* Problems to solve *
(1) In the Lightroom SDK forum thread, which operating systems does the SDK support?
(2) Write the next part of the Lightroom SDK forum thread, picking up where it stops.

*** Provided passage Section Begins ***

# Lightroom SDK?



## PhotoArtKC (Apr 23, 2009)

I've had the idea of building a plug-in for Lightroom but have not seen a developer SDK available anywhere online? Or is it even possible to build a module for Lightroom at this point? :?


----------



## johnbeardy (Apr 23, 2009)

Here you go

John


----------



## DonRicklin (Apr 23, 2009)

How long have you been using LR. Jeffrey Friedl is the 'King' of LR Plugins and has numerous ones at Jeffrey’s Lightroom Goodies (Plugins and Tools).

Don


----------



## truneaux (Sep 6, 2010)

Hi all,

is there a SDK for MAC users as well ? I'm currently evaluating LR on MacOsX 1'.6.4 and would like to use the SDK to build a plugin for uploading pictures to an gallery2 installation on a linux box. 

I could only find the download for SDK on WIN.

Regards, Chris


----------



## johnbeardy (Sep 6, 2010)

That may just be an error on the web page. The SDK is for both Mac and Windows.


----------



## truneaux (Sep 6, 2010)

*** Provided passage Section Ends ***
*** Provided records Section Begins ***

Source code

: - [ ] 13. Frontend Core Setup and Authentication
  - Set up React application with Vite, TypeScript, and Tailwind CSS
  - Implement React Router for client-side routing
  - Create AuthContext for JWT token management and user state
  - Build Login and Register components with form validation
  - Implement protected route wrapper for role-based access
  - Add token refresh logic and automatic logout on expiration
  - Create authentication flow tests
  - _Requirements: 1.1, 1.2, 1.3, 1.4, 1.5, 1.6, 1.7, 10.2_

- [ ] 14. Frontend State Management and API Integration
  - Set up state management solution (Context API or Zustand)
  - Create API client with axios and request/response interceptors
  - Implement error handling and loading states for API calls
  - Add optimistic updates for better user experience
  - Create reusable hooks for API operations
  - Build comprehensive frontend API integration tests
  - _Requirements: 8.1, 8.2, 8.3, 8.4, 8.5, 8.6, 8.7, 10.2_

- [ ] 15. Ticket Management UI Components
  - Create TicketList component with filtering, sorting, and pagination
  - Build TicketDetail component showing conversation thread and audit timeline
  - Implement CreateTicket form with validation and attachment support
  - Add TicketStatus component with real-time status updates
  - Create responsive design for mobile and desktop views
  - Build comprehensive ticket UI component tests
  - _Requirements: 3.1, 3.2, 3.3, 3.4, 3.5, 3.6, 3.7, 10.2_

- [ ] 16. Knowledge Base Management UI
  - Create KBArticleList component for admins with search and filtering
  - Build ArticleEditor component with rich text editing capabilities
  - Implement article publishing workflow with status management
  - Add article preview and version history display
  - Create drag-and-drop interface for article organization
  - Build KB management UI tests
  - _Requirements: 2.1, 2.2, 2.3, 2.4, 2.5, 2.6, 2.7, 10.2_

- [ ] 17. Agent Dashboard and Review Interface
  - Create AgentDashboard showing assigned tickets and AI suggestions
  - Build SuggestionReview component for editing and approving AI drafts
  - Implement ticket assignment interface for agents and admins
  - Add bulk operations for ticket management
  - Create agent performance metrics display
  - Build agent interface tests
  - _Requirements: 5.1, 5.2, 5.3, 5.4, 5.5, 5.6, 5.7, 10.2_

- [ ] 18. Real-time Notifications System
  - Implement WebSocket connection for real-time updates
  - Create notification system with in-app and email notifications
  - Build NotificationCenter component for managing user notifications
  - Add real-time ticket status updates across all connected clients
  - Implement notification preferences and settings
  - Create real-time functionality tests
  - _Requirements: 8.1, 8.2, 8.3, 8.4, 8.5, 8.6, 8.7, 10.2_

*** Provided records Section Ends ***

* Answers below *
(1) Both Mac and Windows.

(2)
thx for the quick answer. the filename is indeed misleading.

regards, chris


----------



## Jeroen (Sep 20, 2010)

I'm not sure what version of Lightroom or Gallery you are using; so I did some googling 

Lightroom to Gallery Export Plugin: (for version *1.2* of lightroom)
http://gallery.menalto.com/node/71782 

Lightroom to Gallery Export Plugin (I see reports that it works for version *2.5* of lightroom)
http://sourceforge.net/projects/lr-to-gallery/

Lightroom to Gallery Export Plugin: (for version *3* of lightroom and version Gallery 3, _but not the latest RC2_!)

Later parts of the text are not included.